北斗学園の校庭から放たれる光は、夜空まで届きそうなほどの輝きを放っていた。地面からの光が、まるで星座の線を描くように広がっていく。


「これは...」

織部翔が地面に浮かび上がる文様を凝視する。

「オリオン座と...北斗七星...?」


地面の模様は確かに星座を表していたが、現代の星図とは微妙に異なる配置を示していた。


「古代の星霊術士たちが見ていた星空...」

秋月みらいの声が震える。

「12年前、私が見た資料に記されていたものと同じ...!」


完星会の男が一歩前に出る。その表情は、もはや敵意に満ちたものではなく、何か切実なものを秘めていた。

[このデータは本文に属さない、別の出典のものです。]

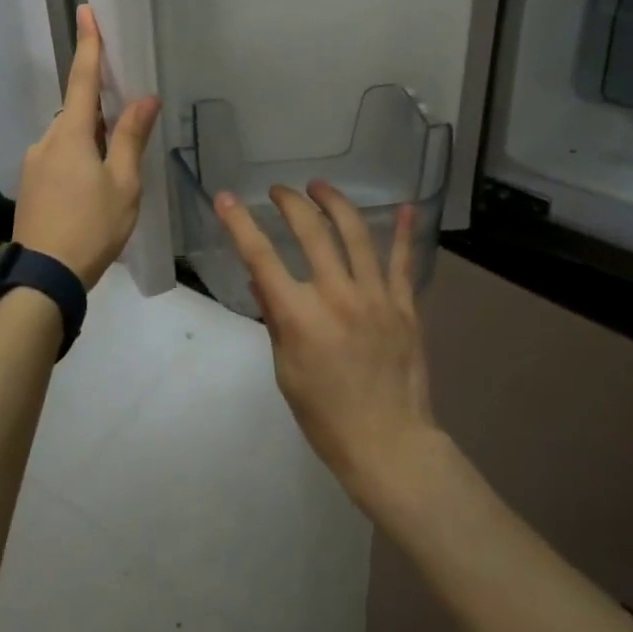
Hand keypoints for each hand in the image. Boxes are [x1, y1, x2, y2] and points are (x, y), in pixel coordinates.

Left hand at [14, 5, 160, 289]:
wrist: (43, 278)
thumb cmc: (91, 227)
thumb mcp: (123, 183)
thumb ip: (131, 137)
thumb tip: (144, 98)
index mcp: (70, 134)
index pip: (81, 78)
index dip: (88, 45)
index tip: (86, 12)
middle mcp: (46, 141)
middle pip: (78, 112)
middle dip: (101, 113)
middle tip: (126, 132)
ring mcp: (34, 164)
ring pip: (69, 139)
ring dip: (92, 143)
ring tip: (114, 177)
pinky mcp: (31, 185)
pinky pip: (59, 158)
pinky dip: (80, 160)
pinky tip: (93, 192)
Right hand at [214, 181, 441, 512]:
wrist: (389, 444)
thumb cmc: (326, 416)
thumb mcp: (286, 371)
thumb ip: (276, 319)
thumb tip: (262, 281)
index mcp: (300, 317)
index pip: (261, 258)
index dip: (240, 224)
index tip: (226, 197)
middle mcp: (337, 296)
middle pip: (312, 232)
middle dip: (291, 203)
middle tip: (279, 191)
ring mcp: (375, 297)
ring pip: (357, 235)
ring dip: (335, 203)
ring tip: (320, 187)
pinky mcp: (404, 306)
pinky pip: (404, 262)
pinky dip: (405, 233)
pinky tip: (406, 207)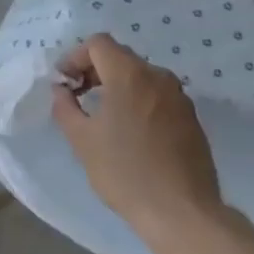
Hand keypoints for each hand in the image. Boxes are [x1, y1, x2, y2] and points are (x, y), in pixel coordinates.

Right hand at [52, 35, 221, 234]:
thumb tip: (62, 90)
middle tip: (78, 97)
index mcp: (130, 75)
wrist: (181, 211)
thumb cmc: (125, 172)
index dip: (75, 57)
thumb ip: (65, 107)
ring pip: (141, 76)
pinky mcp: (191, 117)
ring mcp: (179, 96)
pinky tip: (131, 132)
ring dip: (117, 86)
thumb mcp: (82, 140)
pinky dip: (138, 101)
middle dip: (94, 70)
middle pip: (120, 57)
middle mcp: (158, 76)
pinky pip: (158, 96)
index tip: (64, 83)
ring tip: (103, 116)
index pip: (98, 43)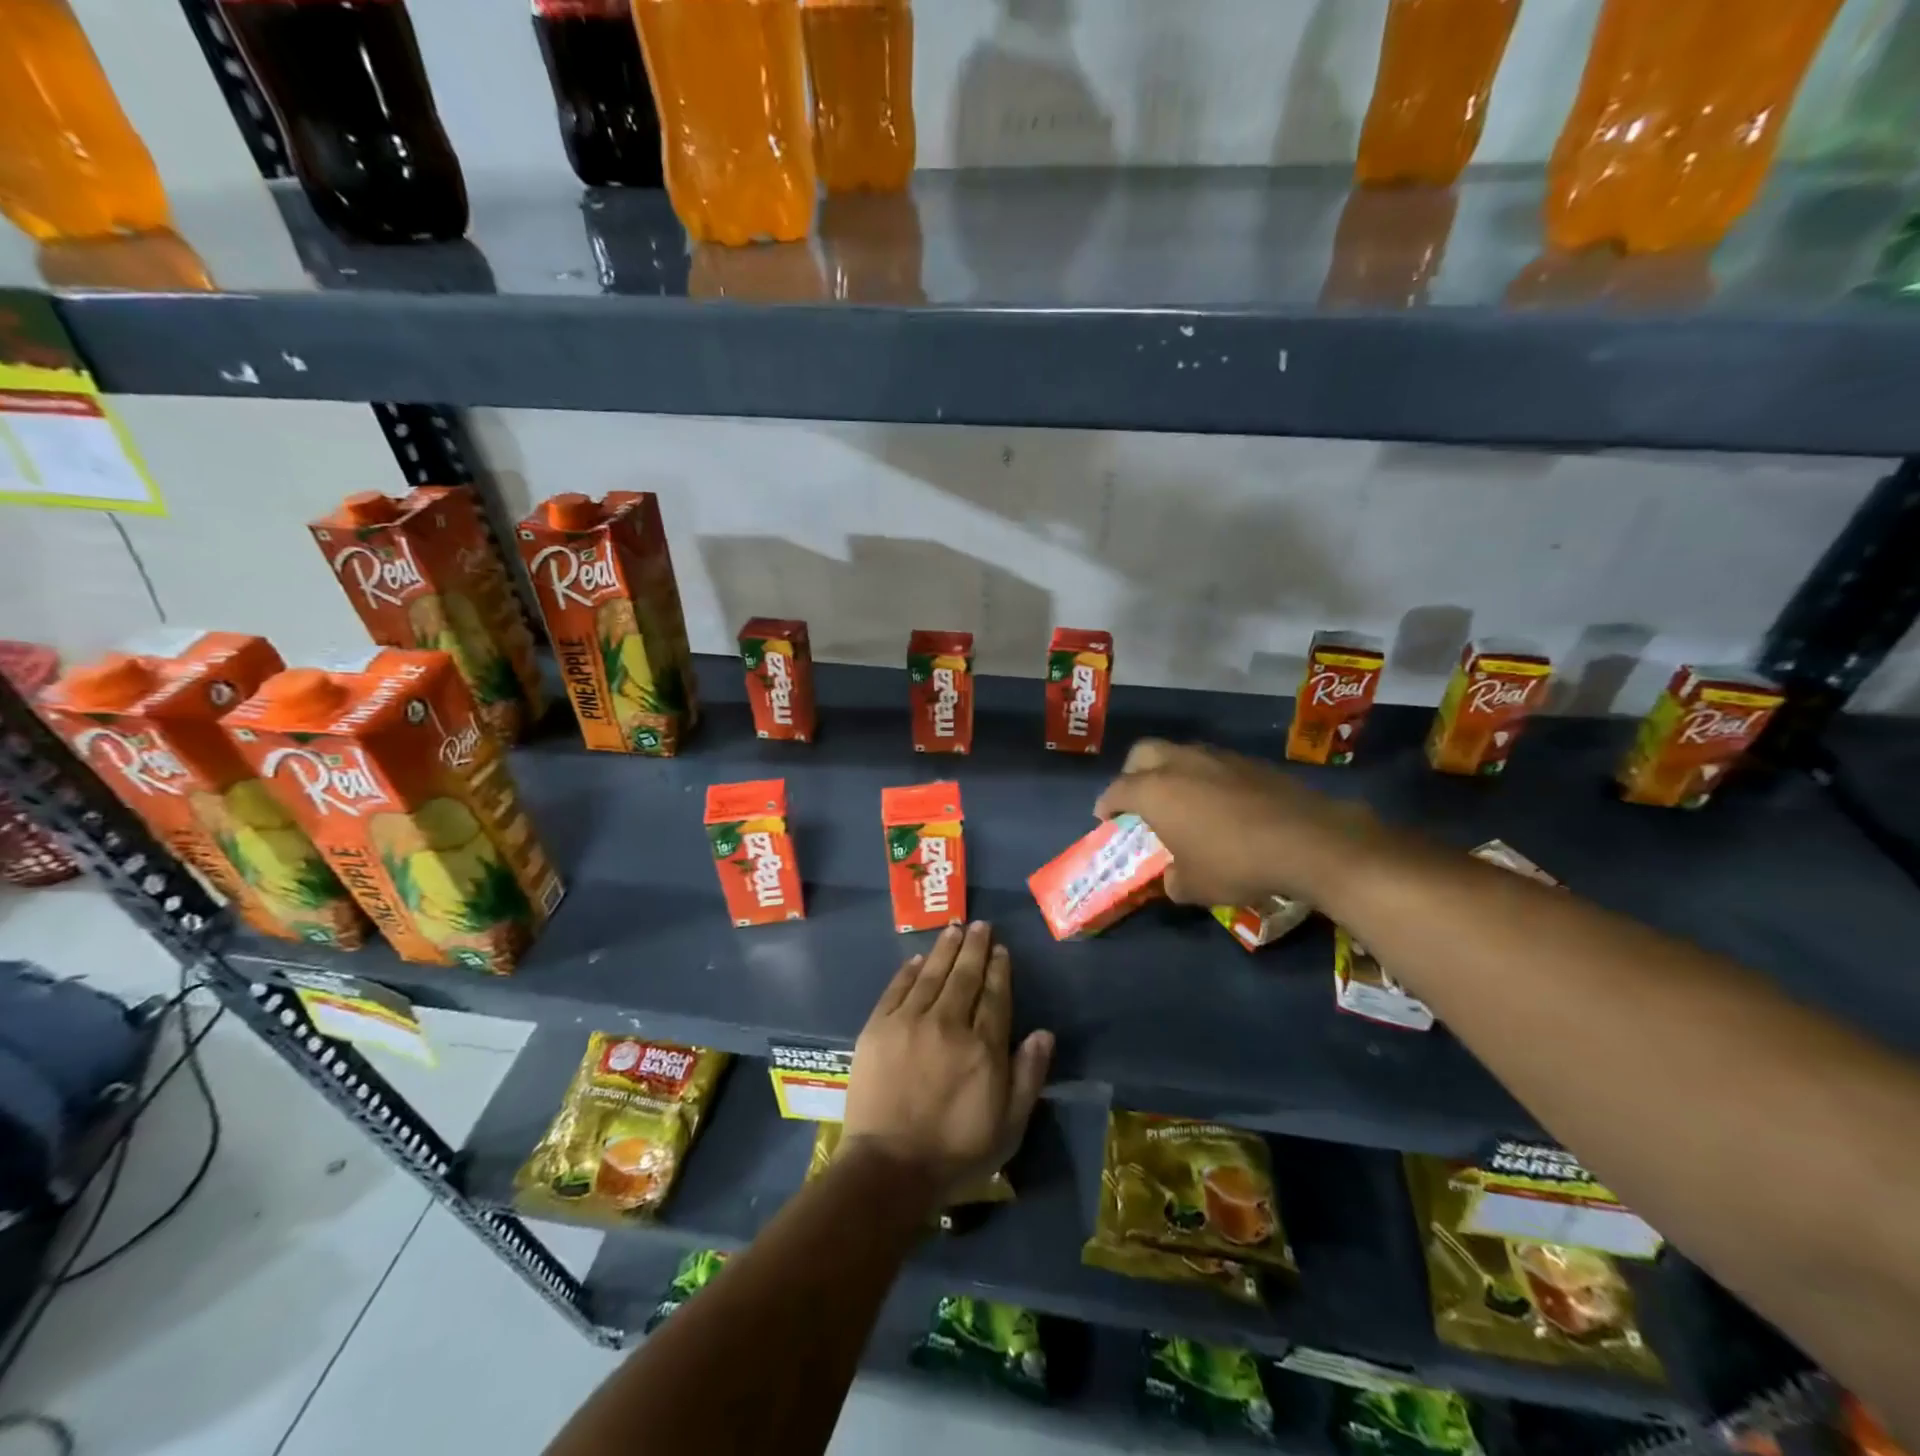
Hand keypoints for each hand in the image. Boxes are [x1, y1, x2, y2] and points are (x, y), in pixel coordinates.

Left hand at [843, 922, 1053, 1201]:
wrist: (888, 1167)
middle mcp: (948, 1024)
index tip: (1001, 949)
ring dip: (945, 949)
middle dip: (975, 948)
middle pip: (965, 976)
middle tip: (980, 925)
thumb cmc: (955, 1152)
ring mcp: (909, 1022)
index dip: (999, 970)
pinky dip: (908, 971)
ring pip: (931, 974)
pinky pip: (897, 989)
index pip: (995, 996)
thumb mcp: (1008, 1126)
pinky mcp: (878, 1028)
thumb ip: (1028, 1076)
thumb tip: (1044, 1033)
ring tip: (954, 928)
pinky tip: (916, 959)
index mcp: (983, 1048)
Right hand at [1093, 738, 1384, 907]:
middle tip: (1139, 798)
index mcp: (1155, 791)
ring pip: (1180, 754)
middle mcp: (1180, 764)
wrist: (1308, 841)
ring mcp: (1217, 758)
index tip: (1105, 818)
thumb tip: (1172, 877)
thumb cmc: (1236, 864)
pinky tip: (1220, 804)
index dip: (1106, 804)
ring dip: (1172, 772)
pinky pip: (1213, 763)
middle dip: (1133, 773)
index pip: (1117, 790)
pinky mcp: (1249, 762)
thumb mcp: (1194, 887)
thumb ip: (1172, 880)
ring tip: (1181, 800)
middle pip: (1143, 753)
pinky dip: (1206, 778)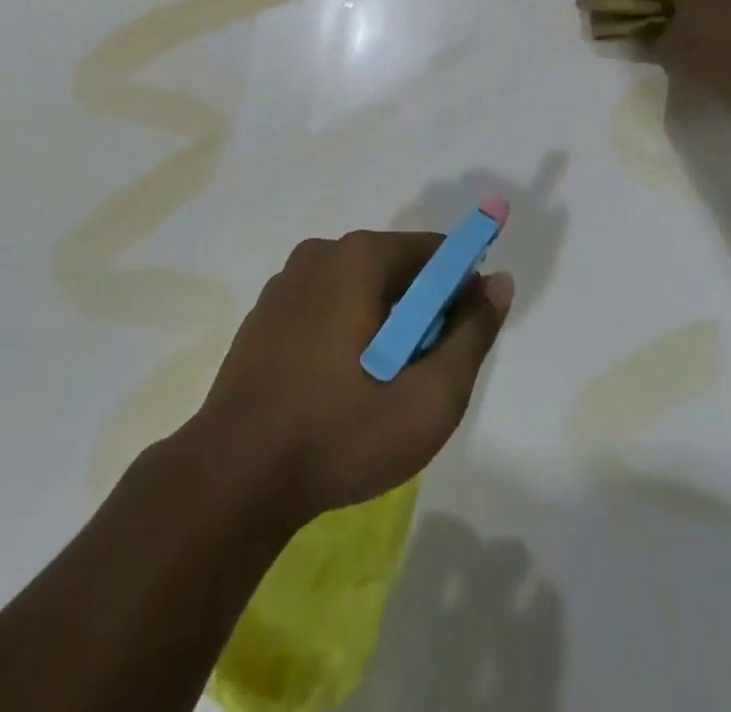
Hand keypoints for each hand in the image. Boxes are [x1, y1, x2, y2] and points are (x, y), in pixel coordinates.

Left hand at [190, 231, 512, 523]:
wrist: (232, 478)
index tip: (459, 342)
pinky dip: (346, 334)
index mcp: (358, 257)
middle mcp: (320, 253)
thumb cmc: (340, 433)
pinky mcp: (265, 314)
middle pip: (397, 269)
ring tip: (377, 390)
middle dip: (420, 314)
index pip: (434, 252)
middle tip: (419, 377)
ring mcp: (286, 282)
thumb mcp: (429, 397)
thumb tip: (498, 282)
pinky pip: (326, 307)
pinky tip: (338, 389)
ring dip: (383, 327)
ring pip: (360, 290)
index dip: (460, 291)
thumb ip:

「そうだ。我々は知っていた。この学校の地下に、古代の遺跡があることを」


地面の光が、さらに強まる。そして、校庭の中央に円形の階段が浮かび上がった。まるで光で作られた螺旋階段のように、地下へと続いている。


「凛さん!」

星川綺羅の声に、全員が星見凛を見る。彼女の体が、いつもより強く発光していた。


「この波動...私の中の星の力が...呼応している...」


「行くぞ」

完星会の男が部下たちに命じる。

「我々の、本当の目的のために」


「待って!」

綺羅が叫ぶ。

「あなたたちの目的...本当は何なの?」


男は立ち止まり、振り返る。

「教えてやろう。我々が求める完璧な調和とは...」


その時、古代のカードが強く脈動した。第二の試練の文字が、より鮮明に浮かび上がる。


「失われた者たちを...取り戻すこと」


「失われた...?」

蠍島アカネが問いかける。


「12年前の実験で、星の力と融合しきれなかった者たち。半星となった者たち。そして...完全に消えてしまった者たち」


星見凛の瞳が広がる。

「私だけじゃなかった...」


「そうよ」

みらいが答える。

「あの実験には、もっと多くの人が...」


光の階段が、さらに鮮明になる。まるで、彼らを導くように。


「だから私たちは、完璧な調和を」

完星会の男の声が、悲しみを帯びる。

「あの時失われた魂を、取り戻すために...」


天宮双葉が柊の手を強く握る。

「でも、それは...」


「間違ってる」

春野カズマが声を上げる。

「失われた人たちのために、また誰かを犠牲にするなんて」


その時、古代のカードから新たな文字が浮かび上がった。


『星は消えない。形を変え、光を変えながら、永遠に輝き続ける』


「これが...予言?」

翔が問いかける。


「違う」

星見凛が答える。

「これは...約束」


光の階段が、彼らを待っていた。そこには、古代の術士たちが残した真実が、そして失われた者たちの行方が、眠っているのかもしれない。